* [Instructions to follow]:
Should a line below contain the word "voor", report it.

:::

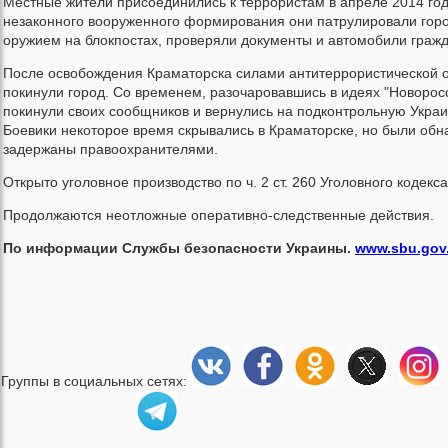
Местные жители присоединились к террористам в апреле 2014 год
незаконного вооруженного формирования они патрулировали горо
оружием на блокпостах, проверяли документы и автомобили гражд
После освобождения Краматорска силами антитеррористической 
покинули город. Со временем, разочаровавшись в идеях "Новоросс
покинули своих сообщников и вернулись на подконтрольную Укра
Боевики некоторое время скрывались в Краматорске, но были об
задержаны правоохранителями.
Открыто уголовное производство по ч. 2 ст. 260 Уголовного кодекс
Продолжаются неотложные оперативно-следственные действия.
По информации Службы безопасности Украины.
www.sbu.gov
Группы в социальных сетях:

:::

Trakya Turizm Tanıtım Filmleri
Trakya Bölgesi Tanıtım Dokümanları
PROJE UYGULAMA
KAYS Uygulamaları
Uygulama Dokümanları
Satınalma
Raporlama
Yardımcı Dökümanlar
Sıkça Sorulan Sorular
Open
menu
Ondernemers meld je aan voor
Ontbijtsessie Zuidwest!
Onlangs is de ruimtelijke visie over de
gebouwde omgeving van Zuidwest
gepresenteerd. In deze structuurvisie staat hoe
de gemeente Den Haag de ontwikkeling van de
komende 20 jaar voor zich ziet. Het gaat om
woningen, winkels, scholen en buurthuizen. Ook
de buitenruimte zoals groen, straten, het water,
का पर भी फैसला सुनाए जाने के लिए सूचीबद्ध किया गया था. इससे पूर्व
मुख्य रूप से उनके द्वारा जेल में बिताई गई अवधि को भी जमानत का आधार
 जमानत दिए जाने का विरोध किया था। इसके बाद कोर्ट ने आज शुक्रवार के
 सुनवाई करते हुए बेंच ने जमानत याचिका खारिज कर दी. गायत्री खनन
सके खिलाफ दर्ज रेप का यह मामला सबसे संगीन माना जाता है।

:::

* [Answer space]:
Ondernemers meld je aan voor
komende 20 jaar voor zich ziet. Het gaat om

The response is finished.